**WHAT IS BEING ASKED**
Make a verbatim copy of the entries below; pictures stay out.

Dataset items
# # # # # # #
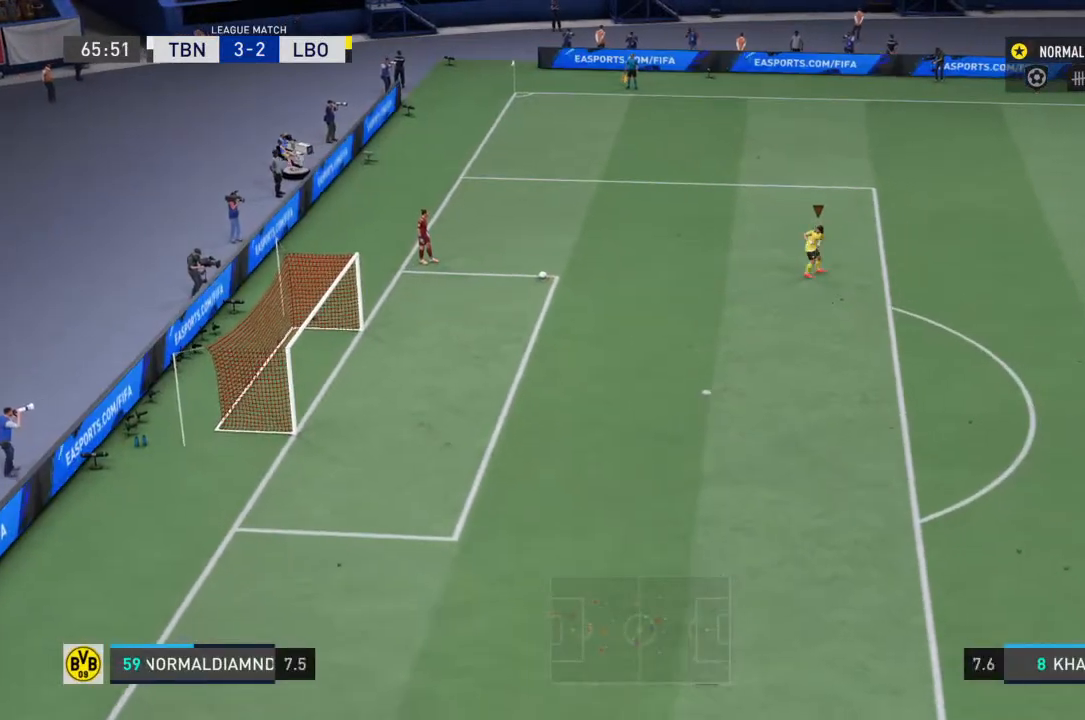
{"dt_ms": 500, "buttons": [], "left_stick": "center", "right_stick": "center", "events": []}
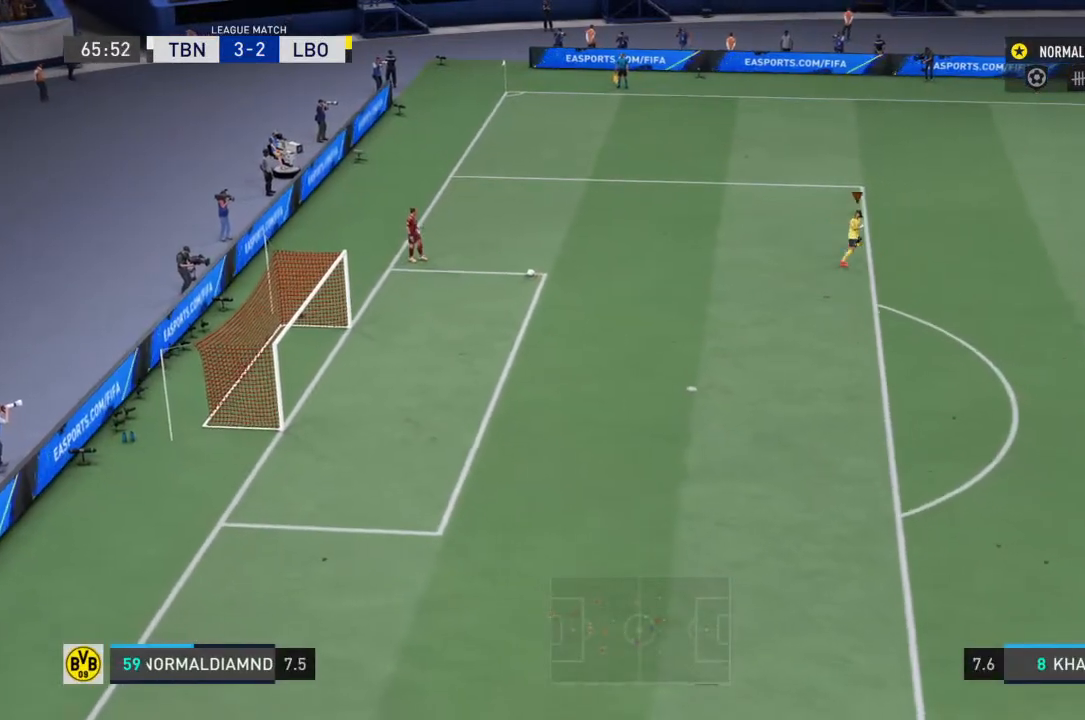
{"dt_ms": 1000, "buttons": [], "left_stick": "down-right", "right_stick": "center"}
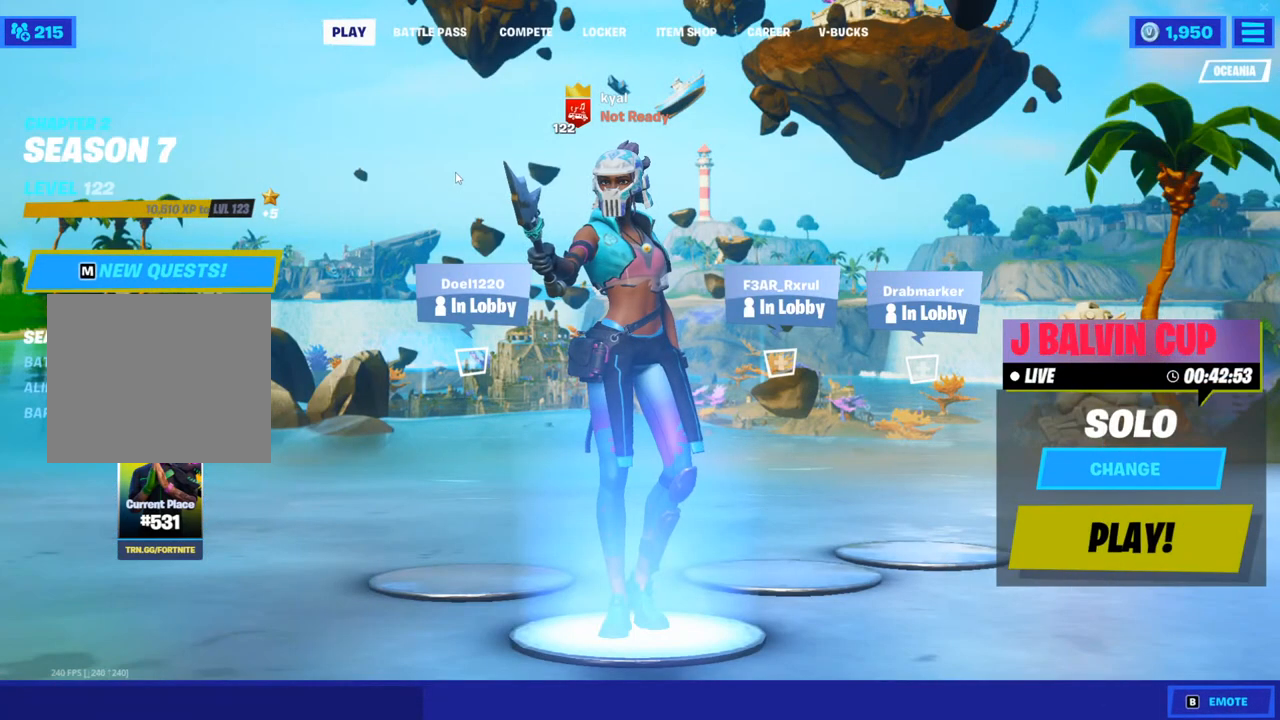
Gameplay with a controller (PlayStation layout); each line is a JSON object with the inputs held at the frame after it. "events" lists button and stick changes between this image and that frame as [ms after this image, input, new state], when the widget could be followed in between.
{"buttons": [], "left_stick": "center", "right_stick": "down", "events": [[267, "right_stick", "down"]]}
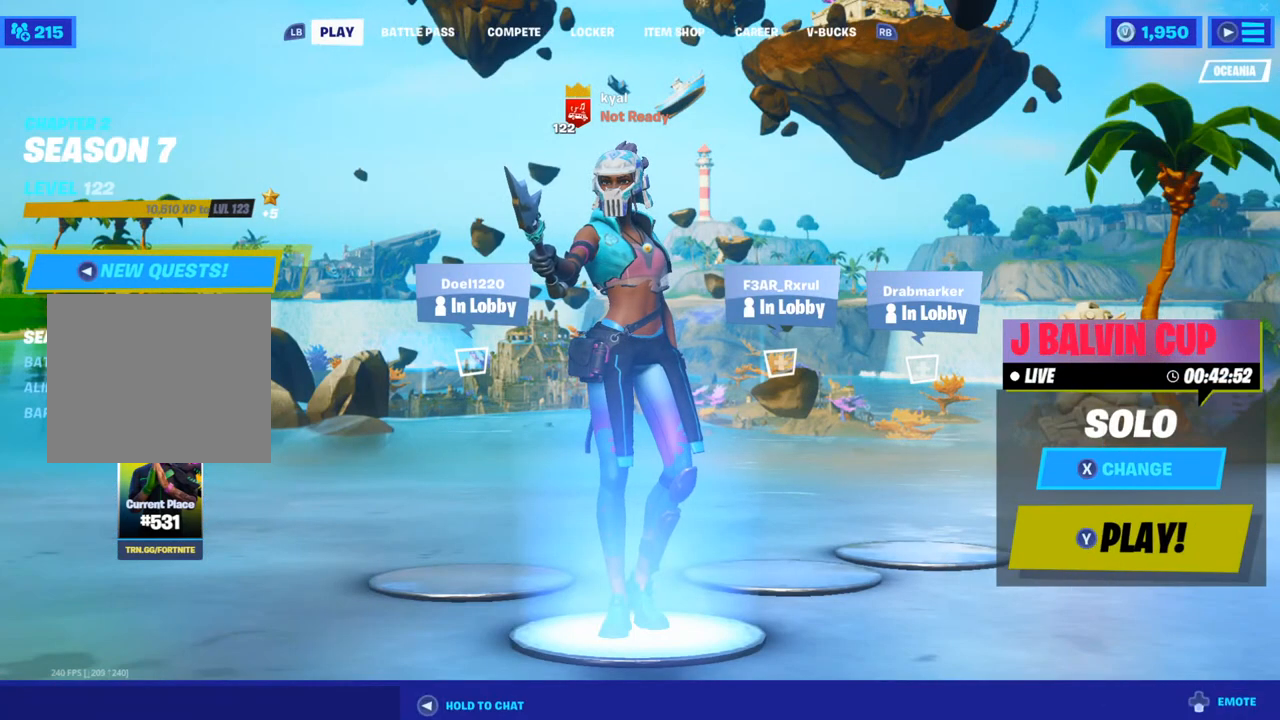
{"buttons": [], "left_stick": "center", "right_stick": "center", "events": [[33, "right_stick", "center"]]}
# # # # # # #
**YOUR SOLUTION**
{"dt_ms": 500, "buttons": [], "left_stick": "center", "right_stick": "center", "events": []}
{"dt_ms": 1000, "buttons": [], "left_stick": "down-right", "right_stick": "center"}
Gameplay with a controller (PlayStation layout); each line is a JSON object with the inputs held at the frame after it. "events" lists button and stick changes between this image and that frame as [ms after this image, input, new state], when the widget could be followed in between.
{"buttons": [], "left_stick": "center", "right_stick": "down", "events": [[267, "right_stick", "down"]]}
{"buttons": [], "left_stick": "center", "right_stick": "center", "events": [[33, "right_stick", "center"]]}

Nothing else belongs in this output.